BTW I would pass the tasks via a queue using an ExecutorService as it is more efficient and written for you.

Peter Lawrey
  • 525,659
  • 79
  • 751
  • 1,130
  • Since only *references* to objects are pushed into the `Set`, I see no reason for worrying about Thread-Safety.The read operation on the set will not get the updated value.. But why make the Class *immutable*? (Since nobody is altering the instances?) . Perhaps a `ReadWriteLock` could help? – TheLostMind Jan 20 '15 at 10:45
  • @TheLostMind you want to be able to read the object referenced in a consistent state. If you construct an object without final fields and pass it to another thread in an unsafe manner you might see any or all the fields uninitialised. – Peter Lawrey Jan 20 '15 at 10:48
  • How are the objects' fields guaranteed to be thread safe? If a non-volatile field is assigned from a worker thread and the object is pushed into the set, how will the processing thread see the field assignment? – Monstieur Jan 20 '15 at 10:49
  • What if I can't make the fields final? I *am* using an ExecutorService to receive the objects and populate the `Set`, but the processing has to occur only periodically.

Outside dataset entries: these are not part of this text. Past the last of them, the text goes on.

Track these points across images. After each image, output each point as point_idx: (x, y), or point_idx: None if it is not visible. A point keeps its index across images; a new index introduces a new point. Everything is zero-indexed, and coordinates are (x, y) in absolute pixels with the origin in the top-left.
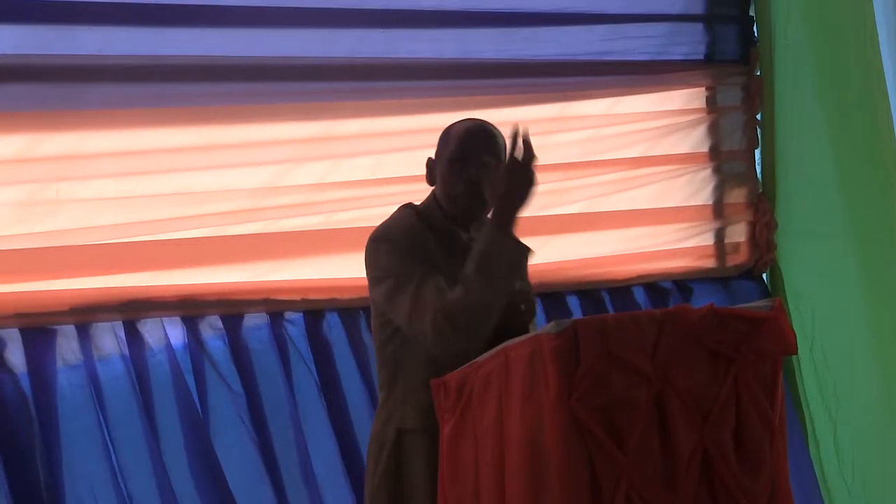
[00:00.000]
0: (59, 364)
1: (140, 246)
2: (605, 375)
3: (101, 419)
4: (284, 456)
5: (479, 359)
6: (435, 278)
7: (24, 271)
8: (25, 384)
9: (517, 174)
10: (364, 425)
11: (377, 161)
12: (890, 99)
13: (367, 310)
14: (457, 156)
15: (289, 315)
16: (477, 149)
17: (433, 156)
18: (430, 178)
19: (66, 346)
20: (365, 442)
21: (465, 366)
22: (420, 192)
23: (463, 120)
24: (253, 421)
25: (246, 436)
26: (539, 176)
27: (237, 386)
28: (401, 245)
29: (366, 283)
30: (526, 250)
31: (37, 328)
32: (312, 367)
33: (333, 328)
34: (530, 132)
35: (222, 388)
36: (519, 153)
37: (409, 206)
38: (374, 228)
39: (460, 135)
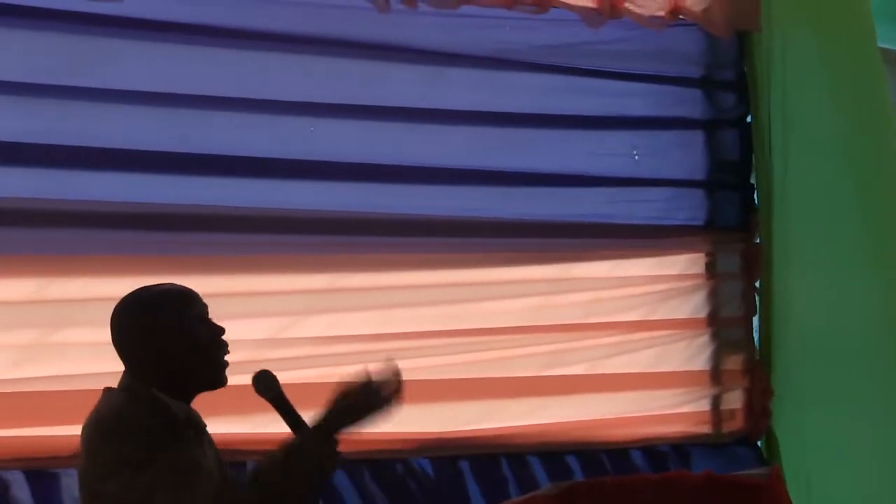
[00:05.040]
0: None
1: None
2: None
3: None
4: None
5: None
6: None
7: (27, 416)
8: None
9: (370, 394)
10: None
11: (382, 316)
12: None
13: (373, 462)
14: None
15: None
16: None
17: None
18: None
19: (74, 486)
20: None
21: None
22: (421, 349)
23: (152, 288)
24: None
25: None
26: (541, 336)
27: None
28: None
29: (370, 436)
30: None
31: (40, 471)
32: None
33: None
34: (536, 292)
35: None
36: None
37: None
38: None
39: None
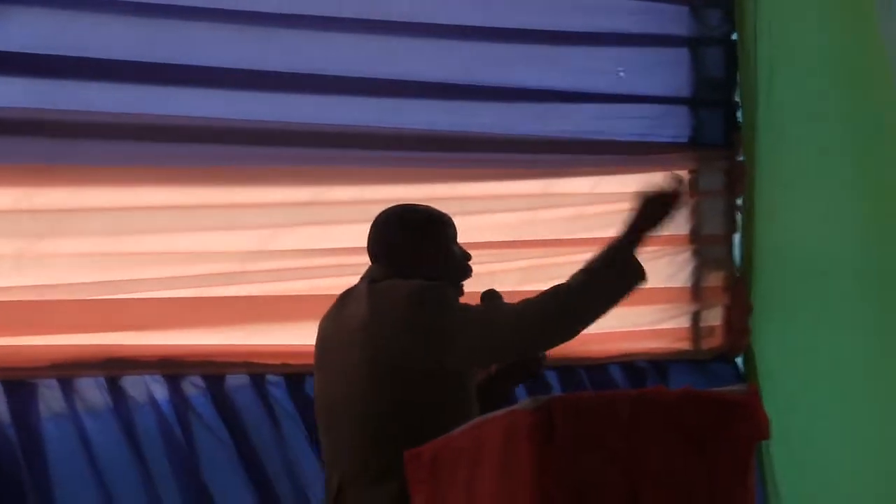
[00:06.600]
0: (45, 414)
1: (124, 304)
2: (578, 454)
3: (92, 463)
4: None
5: (452, 432)
6: None
7: (5, 325)
8: (11, 433)
9: (659, 202)
10: None
11: (365, 229)
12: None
13: None
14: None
15: (271, 377)
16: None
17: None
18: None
19: (50, 397)
20: None
21: (438, 439)
22: None
23: (419, 206)
24: (245, 465)
25: (238, 477)
26: (522, 252)
27: (224, 435)
28: None
29: None
30: (642, 274)
31: (18, 381)
32: (300, 422)
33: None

There are actually a minimum of three threads (worker, executor to receive objects, processing). – Monstieur Jan 20 '15 at 10:51
  • @Locutus When you use a thread safe collection, even something as simple as AtomicReference, it has to ensure *all* the previous writes which have occurred as established and any read after that point will see a thread safe view. The CPU doesn't "know" you want the collection to be thread safe but nothing else. Instead the CPU makes *all* operations thread safe if you use any thread safe operation. – Peter Lawrey Jan 20 '15 at 10:53
  • @Locutus You can make the fields `final` but it won't make any difference in this case. – Peter Lawrey Jan 20 '15 at 10:53
  • @PeterLawrey - I don't get it :( .. One thread changes state of an object and then pushes the *reference* of the changed object into the thread-safe set. Now, Are you trying to say that even though the reference is pushed, the fields are not set correctly (by the worker thread)? So the processing thread won't read the *updated/ changed* values?. – TheLostMind Jan 20 '15 at 10:54
  • @TheLostMind the only problem is if you don't use a thread safe collection. If you use final fields, you don't have to use a thread safe collection. This is something I use for object pools of immutable objects (a strategy never used by most developers I suspect) – Peter Lawrey Jan 20 '15 at 10:56
  • 1
    As far as I understand the worker thread is not modifying the objects, it is just pushing the objects in the set(as per the question). While after retrieval the objects can be manipulated, which @Locutus wants to avoid. Correct me if i am wrong. – Puneet_Techie Jan 20 '15 at 10:57
  • 2
    @Puneet_Techie Not the way I read "Assuming that no object will be externally modified by once placed into the Set" – Peter Lawrey Jan 20 '15 at 10:59
  • @PeterLawrey - Agreed, If you use *final* fields *transitively*, it will make the class *immutable*. So you don't have to use a thread-safe collection. So, If the OP uses a thread-safe collection then the problem will be The references will be pushed correctly(whether the reference will be visible instantaneously, is a different thing) but the worker thread might not have flushed the values of all the fields properly. So, a *partially constructed object* might be visible to the processing thread.Right? – TheLostMind Jan 20 '15 at 11:13
  • @TheLostMind you only see a partially constructed object if a field is not final and you use a collection without memory barriers (or anything else with a memory barrier) but even then it is not guaranteed. – Peter Lawrey Jan 20 '15 at 11:16
0

Volatile isn't quite the magic bullet in this case. Look at the possibility of switching to immutable objects for those passed between threads. Also, a threadsafe data structure that is queue based will give you better performance than most set implementations.